When I was yet a very young woman I threw my heart away. Ever since then I have lived heartless, or almost heartless, the way Humans think all Fey live.

Among the towering trees of magical Avalon, where humans dare not tread, lives Niviene, daughter of the Lady of the Lake. Her people, the Fey, are folk of the wood and avoid the violence and greed of man. But the strife of King Arthur’s realm threatens even the peace of Avalon. And while Merlin the mage has been training Niviene as his apprentice, he now needs her help to thwart the chaos devouring Camelot. Niviene’s special talents must help save a kingdom and discover the treachery of men and the beauty of love…

Take a journey into a time when knights reigned, magic existed, and there were still unexplored regions in the land. Merlin’s Harp is a story that combines many of the tales of old and creates a new version of King Arthur, the round table, Lancelot, Merlin, and the fabled Avalon.

Told through the narrative of Nivienne, a fey who has lived on Apple Island in Avalon all her life, this isn’t the tale that you remember. In this fable, Nivienne is front and center, and the stops along the way create her own unique journey. Those around her are the supporting cast – her fellow fey, King Arthur, Merlin – all of which come into play as the mystery unfolds and the hidden villas are revealed. It’s an intricate puzzle that unravels piece by piece, creating new variations which are far more than you anticipate.

Written in a lyrical fashion, at times I found myself wondering if a fourteen-year old fascinated by shimmering vampires would find appeal in Merlin’s Harp. To be certain, it’s beautiful at times, yet here and there the narrative and dialogue became cumbersome and drew me away from the story. This isn’t the average YA fanfare, yet strives to provide something fresh and unique in a genre saturated by angst and modern-day calamities.

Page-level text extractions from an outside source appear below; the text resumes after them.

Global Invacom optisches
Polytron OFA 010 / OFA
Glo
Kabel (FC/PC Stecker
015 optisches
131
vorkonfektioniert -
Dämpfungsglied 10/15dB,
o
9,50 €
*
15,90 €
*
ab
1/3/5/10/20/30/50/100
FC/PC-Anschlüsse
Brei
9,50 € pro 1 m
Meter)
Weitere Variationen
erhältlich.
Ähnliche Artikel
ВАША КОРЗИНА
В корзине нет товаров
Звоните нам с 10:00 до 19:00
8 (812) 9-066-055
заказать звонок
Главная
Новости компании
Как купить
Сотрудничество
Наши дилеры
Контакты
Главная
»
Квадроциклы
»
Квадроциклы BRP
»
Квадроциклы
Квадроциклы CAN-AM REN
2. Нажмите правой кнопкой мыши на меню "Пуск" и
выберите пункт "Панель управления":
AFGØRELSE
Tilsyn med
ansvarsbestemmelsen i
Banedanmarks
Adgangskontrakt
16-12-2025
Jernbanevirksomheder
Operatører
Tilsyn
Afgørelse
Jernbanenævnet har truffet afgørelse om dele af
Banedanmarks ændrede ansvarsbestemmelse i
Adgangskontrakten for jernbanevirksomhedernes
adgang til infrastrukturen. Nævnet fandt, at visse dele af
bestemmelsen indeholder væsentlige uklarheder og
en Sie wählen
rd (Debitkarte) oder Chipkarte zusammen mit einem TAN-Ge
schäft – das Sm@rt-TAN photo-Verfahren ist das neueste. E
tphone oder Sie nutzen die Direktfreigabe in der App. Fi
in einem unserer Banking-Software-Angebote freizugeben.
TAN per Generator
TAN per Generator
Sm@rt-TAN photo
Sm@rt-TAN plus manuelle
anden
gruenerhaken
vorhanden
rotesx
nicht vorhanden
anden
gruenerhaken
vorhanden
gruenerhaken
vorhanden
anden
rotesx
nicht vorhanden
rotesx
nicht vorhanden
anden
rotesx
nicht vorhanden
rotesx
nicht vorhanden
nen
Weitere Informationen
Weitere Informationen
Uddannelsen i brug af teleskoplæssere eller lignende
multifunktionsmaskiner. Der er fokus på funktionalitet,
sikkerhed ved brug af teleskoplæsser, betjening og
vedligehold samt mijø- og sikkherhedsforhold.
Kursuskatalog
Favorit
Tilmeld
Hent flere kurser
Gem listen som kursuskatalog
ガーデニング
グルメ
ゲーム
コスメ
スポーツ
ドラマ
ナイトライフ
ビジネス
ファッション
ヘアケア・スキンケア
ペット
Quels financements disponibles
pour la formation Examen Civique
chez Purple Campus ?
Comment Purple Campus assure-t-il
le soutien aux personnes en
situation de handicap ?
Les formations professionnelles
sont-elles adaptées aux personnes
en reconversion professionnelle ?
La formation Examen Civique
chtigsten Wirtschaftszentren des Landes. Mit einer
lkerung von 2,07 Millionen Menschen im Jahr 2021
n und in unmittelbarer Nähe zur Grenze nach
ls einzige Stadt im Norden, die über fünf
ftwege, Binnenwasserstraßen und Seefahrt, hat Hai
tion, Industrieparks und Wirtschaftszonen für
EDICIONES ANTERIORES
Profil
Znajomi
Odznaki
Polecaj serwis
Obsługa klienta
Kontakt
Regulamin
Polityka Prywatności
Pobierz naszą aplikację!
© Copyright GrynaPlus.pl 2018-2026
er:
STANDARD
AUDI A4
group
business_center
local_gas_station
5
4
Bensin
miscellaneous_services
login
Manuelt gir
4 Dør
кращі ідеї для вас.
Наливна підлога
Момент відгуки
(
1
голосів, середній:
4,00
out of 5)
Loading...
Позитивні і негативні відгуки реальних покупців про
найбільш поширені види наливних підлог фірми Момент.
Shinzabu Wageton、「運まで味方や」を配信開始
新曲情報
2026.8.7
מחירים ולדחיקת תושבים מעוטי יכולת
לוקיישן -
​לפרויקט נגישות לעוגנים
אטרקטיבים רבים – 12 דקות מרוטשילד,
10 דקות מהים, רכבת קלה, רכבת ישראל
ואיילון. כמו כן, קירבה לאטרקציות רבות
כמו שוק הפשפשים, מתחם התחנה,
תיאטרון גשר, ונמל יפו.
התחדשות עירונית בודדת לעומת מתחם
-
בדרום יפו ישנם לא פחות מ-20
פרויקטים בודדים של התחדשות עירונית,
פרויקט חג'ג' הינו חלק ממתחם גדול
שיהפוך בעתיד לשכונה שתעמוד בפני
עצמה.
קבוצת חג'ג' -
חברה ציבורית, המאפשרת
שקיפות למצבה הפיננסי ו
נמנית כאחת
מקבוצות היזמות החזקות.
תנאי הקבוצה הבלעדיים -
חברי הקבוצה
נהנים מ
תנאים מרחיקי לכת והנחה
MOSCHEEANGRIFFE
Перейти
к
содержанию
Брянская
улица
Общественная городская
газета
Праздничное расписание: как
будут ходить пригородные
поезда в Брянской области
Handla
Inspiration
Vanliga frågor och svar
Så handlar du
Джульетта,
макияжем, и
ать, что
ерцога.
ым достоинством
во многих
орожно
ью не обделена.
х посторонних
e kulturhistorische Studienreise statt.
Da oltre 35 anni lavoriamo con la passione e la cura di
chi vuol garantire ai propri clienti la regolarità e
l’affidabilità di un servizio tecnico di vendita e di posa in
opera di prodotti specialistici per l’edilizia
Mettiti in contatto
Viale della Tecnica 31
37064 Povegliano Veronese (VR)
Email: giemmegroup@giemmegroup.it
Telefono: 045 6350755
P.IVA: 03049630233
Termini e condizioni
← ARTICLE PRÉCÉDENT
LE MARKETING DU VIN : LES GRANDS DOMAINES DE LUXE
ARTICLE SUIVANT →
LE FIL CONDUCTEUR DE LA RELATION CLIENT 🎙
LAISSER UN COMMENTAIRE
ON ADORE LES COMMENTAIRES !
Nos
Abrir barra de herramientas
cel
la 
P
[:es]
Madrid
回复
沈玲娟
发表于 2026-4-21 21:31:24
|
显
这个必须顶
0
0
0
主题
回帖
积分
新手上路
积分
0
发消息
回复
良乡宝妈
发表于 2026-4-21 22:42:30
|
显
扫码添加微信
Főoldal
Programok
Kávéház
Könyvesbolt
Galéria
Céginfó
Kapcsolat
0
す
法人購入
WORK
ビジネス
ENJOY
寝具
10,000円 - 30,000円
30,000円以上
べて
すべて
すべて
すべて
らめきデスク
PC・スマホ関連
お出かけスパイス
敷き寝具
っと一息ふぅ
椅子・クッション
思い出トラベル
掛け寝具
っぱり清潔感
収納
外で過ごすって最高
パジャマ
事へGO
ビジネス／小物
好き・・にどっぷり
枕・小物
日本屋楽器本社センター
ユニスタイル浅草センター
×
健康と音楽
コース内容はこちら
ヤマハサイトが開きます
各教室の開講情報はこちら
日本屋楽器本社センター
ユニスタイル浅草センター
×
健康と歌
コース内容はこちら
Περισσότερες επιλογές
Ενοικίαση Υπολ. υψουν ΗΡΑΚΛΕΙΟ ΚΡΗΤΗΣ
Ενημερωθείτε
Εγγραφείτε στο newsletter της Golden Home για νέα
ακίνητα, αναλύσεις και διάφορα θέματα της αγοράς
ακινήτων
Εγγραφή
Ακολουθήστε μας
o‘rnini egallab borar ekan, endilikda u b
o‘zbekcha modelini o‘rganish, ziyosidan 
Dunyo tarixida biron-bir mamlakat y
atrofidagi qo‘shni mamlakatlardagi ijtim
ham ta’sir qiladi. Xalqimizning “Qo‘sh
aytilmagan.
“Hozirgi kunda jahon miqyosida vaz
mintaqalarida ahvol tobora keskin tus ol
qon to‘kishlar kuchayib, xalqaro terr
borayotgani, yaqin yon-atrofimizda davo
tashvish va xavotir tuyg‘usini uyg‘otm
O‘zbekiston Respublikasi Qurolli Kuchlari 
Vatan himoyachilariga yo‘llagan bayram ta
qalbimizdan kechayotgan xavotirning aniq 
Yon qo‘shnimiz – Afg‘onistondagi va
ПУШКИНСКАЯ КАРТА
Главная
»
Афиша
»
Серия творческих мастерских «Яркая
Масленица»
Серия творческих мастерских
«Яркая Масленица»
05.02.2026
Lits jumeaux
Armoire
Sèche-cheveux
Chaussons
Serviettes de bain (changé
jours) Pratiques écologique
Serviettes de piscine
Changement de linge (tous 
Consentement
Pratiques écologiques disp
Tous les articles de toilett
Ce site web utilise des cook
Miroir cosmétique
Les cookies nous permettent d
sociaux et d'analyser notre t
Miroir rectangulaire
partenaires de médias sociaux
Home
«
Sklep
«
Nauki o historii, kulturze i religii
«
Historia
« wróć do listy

Yes, there is a smidgen of romance, but ultimately, this is a tale of love, loss, forgiveness, and acceptance. Nivienne has many tragedies that mark her soul, each one painful and heart-wrenching. It’s not always an easy read, however, when the twists and turns occur, it’s enough to draw the reader back in and ensure they’ll continue flipping the pages through to the end.

Fans of the Arthurian legend will enjoy Merlin’s Harp, although it should be stated that some of the themes, while not graphic, are adult in nature. If you want to experience the legend through the voice of a young-woman, this is exactly what you’re looking for.